:: PROBLEM DETAILS ::
Rewrite all of the data below as a JSON list of strings, one string per line, skipping any blank lines. Leave the pictures out of your answer.

[Dataset items]
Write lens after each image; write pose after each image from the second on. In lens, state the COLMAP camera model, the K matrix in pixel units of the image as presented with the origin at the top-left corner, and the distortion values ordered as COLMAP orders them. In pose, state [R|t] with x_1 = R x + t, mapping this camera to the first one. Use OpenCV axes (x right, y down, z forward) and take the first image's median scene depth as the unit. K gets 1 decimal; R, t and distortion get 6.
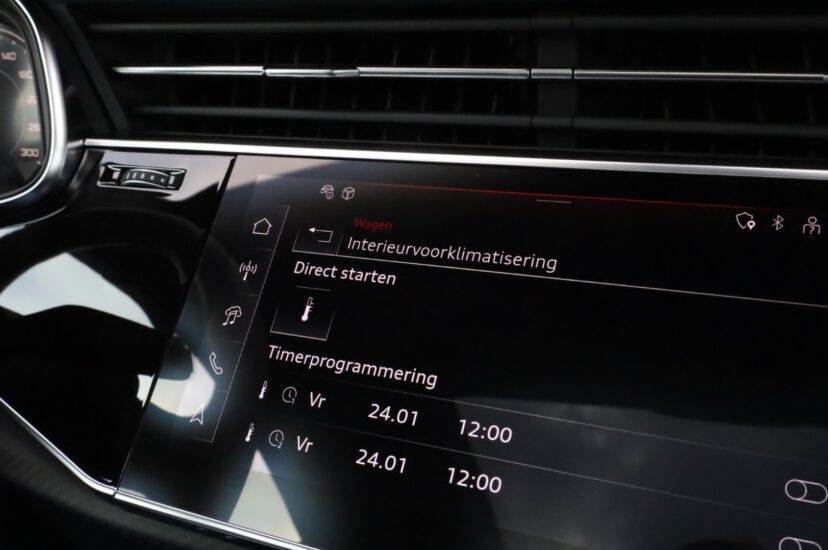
lens RADIAL K [[847.4, 0, 414.0], [0, 847.4, 275.0], [0, 0, 1]] dist [0.001193, 0.000744]
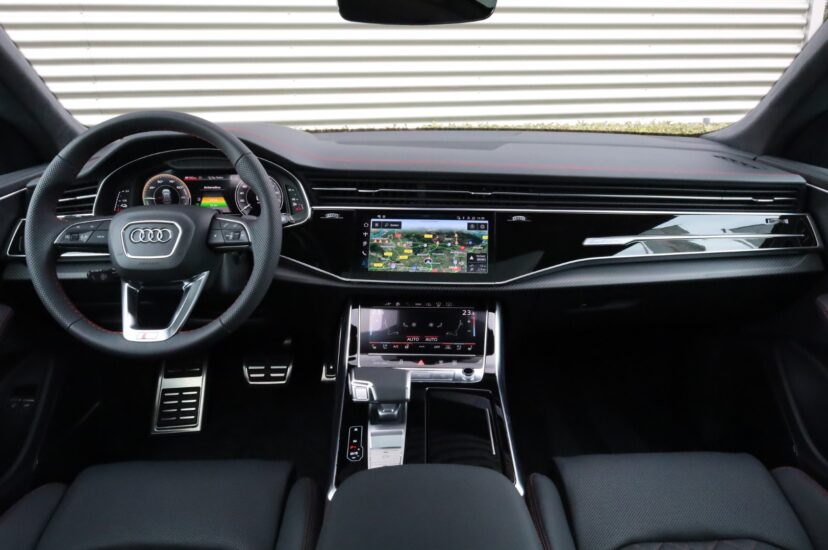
lens RADIAL K [[567.5, 0, 414.0], [0, 567.5, 275.0], [0, 0, 1]] dist [-0.002921, -0.003001]
pose [[0.935343, -0.127840, 0.329833, -0.952515], [0.086559, 0.986782, 0.137001, -0.179812], [-0.342988, -0.099593, 0.934045, -1.997734]]
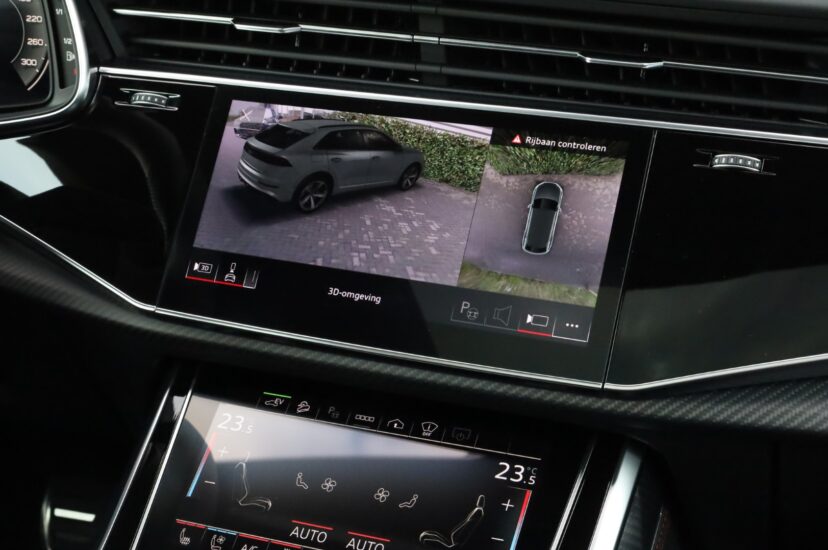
lens RADIAL K [[1423.7, 0, 414.6], [0, 1423.7, 291.0], [0, 0, 1]] dist [0.031284, -0.090896]
pose [[0.999542, -0.013414, 0.027118, 0.055301], [0.009646, 0.990855, 0.134583, -0.114621], [-0.028675, -0.134260, 0.990531, -1.421464]]
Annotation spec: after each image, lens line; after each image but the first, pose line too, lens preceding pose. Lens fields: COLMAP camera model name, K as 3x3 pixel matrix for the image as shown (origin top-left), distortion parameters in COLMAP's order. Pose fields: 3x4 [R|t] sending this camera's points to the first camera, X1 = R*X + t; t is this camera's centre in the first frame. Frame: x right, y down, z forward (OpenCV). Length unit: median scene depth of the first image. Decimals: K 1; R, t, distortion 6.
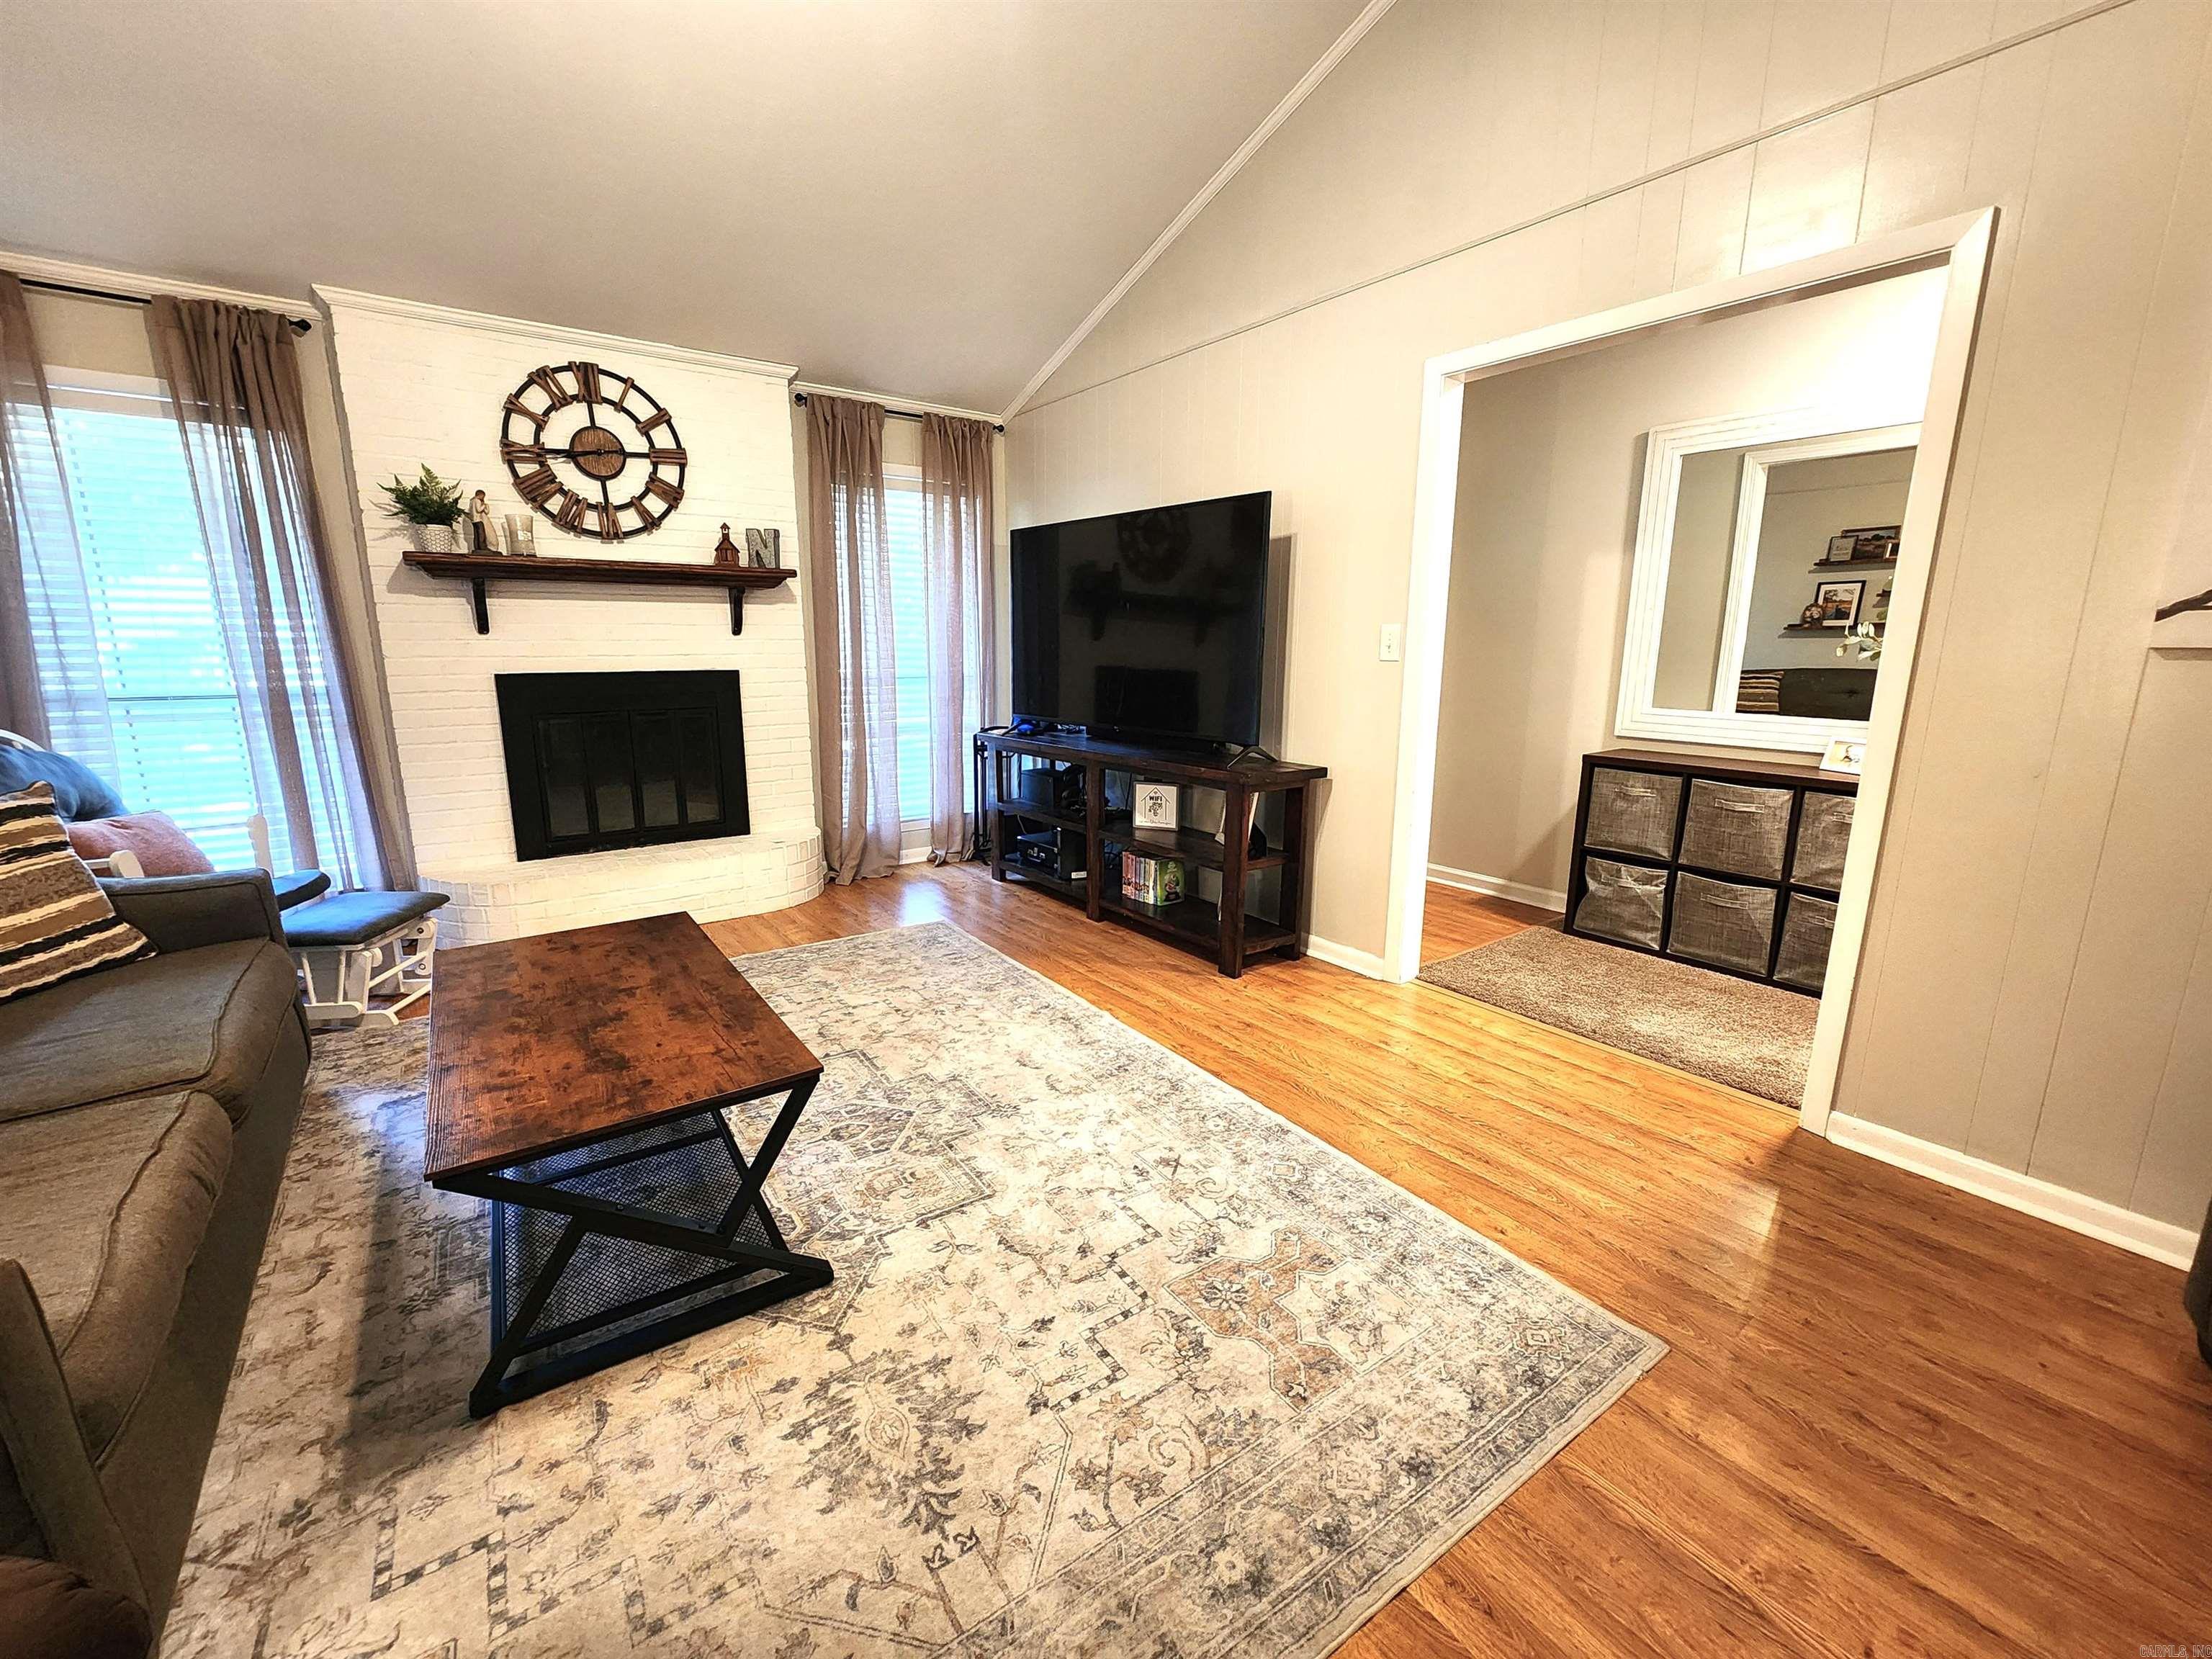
lens RADIAL K [[905.6, 0, 1089.0], [0, 905.6, 830.3], [0, 0, 1]] dist [-0.002019, 0.001079]
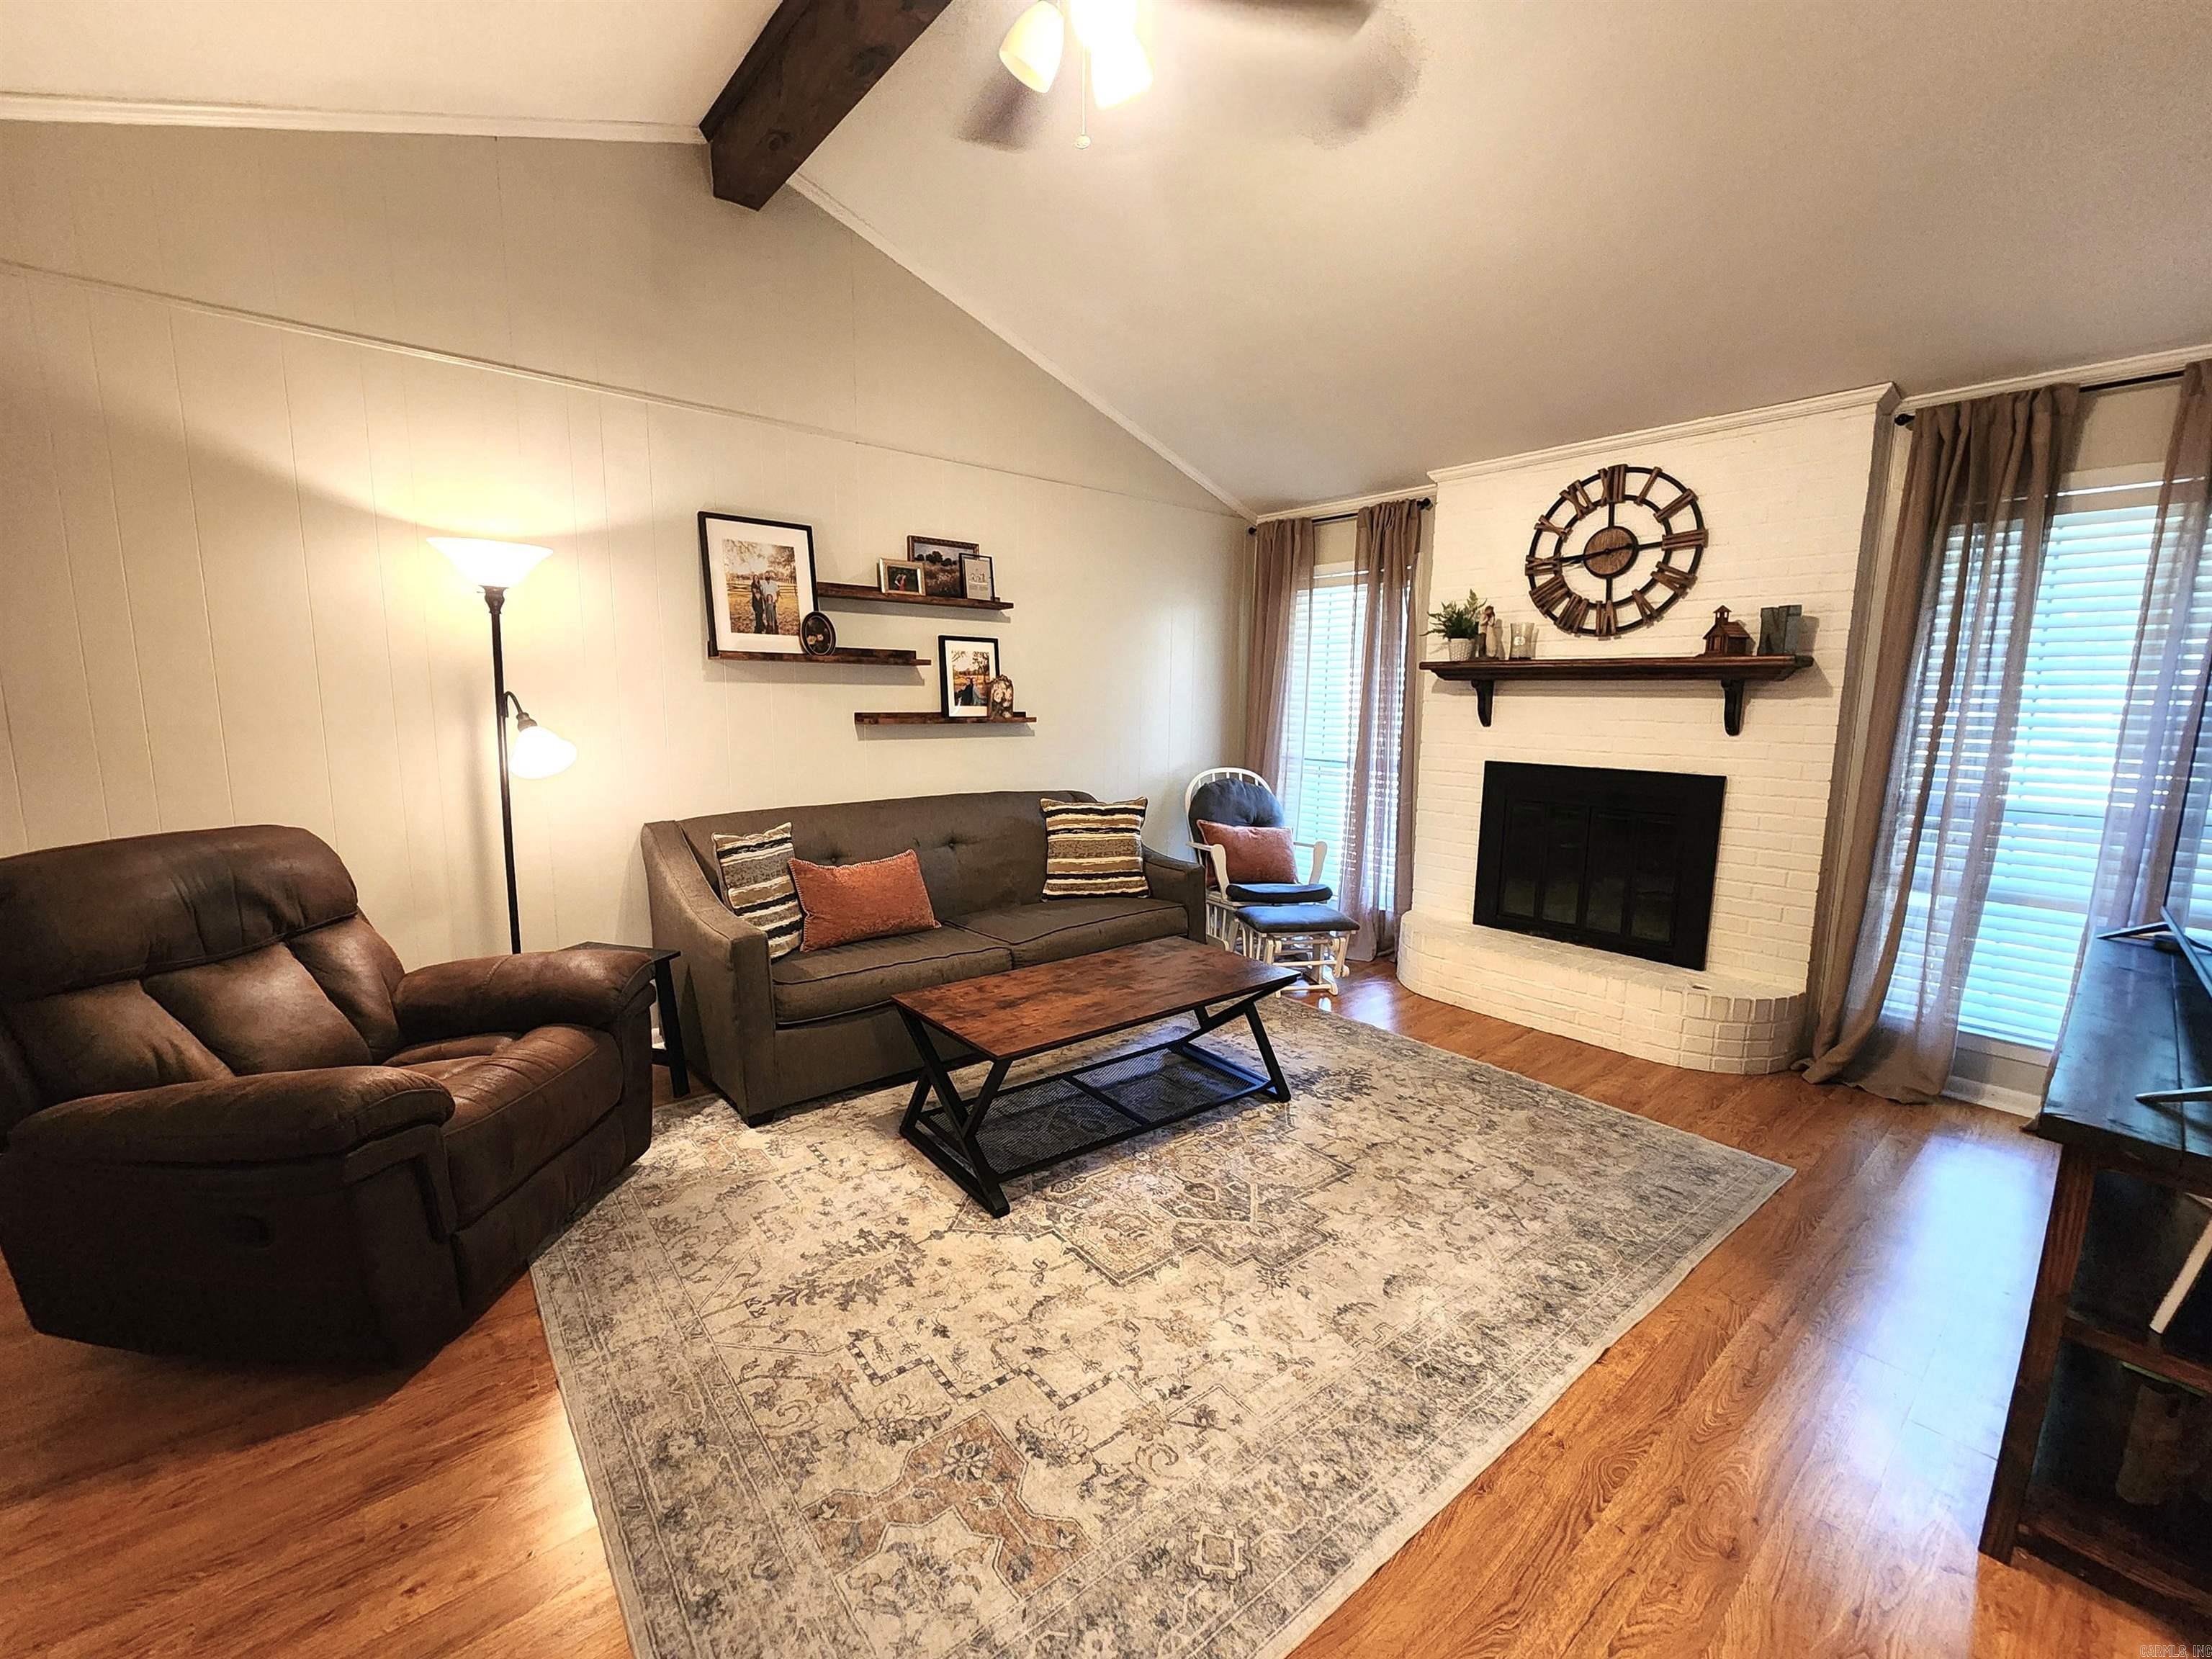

:: RESPONSE BOX ::
[
  "Write lens after each image; write pose after each image from the second on. In lens, state the COLMAP camera model, the K matrix in pixel units of the image as presented with the origin at the top-left corner, and the distortion values ordered as COLMAP orders them. In pose, state [R|t] with x_1 = R x + t, mapping this camera to the first one. Use OpenCV axes (x right, y down, z forward) and take the first image's median scene depth as the unit. K gets 1 decimal; R, t and distortion get 6.",
  "lens RADIAL K [[847.4, 0, 414.0], [0, 847.4, 275.0], [0, 0, 1]] dist [0.001193, 0.000744]",
  "lens RADIAL K [[567.5, 0, 414.0], [0, 567.5, 275.0], [0, 0, 1]] dist [-0.002921, -0.003001]",
  "pose [[0.935343, -0.127840, 0.329833, -0.952515], [0.086559, 0.986782, 0.137001, -0.179812], [-0.342988, -0.099593, 0.934045, -1.997734]]",
  "lens RADIAL K [[1423.7, 0, 414.6], [0, 1423.7, 291.0], [0, 0, 1]] dist [0.031284, -0.090896]",
  "pose [[0.999542, -0.013414, 0.027118, 0.055301], [0.009646, 0.990855, 0.134583, -0.114621], [-0.028675, -0.134260, 0.990531, -1.421464]]",
  "Annotation spec: after each image, lens line; after each image but the first, pose line too, lens preceding pose. Lens fields: COLMAP camera model name, K as 3x3 pixel matrix for the image as shown (origin top-left), distortion parameters in COLMAP's order. Pose fields: 3x4 [R|t] sending this camera's points to the first camera, X1 = R*X + t; t is this camera's centre in the first frame. Frame: x right, y down, z forward (OpenCV). Length unit: median scene depth of the first image. Decimals: K 1; R, t, distortion 6.",
  "lens RADIAL K [[905.6, 0, 1089.0], [0, 905.6, 830.3], [0, 0, 1]] dist [-0.002019, 0.001079]"
]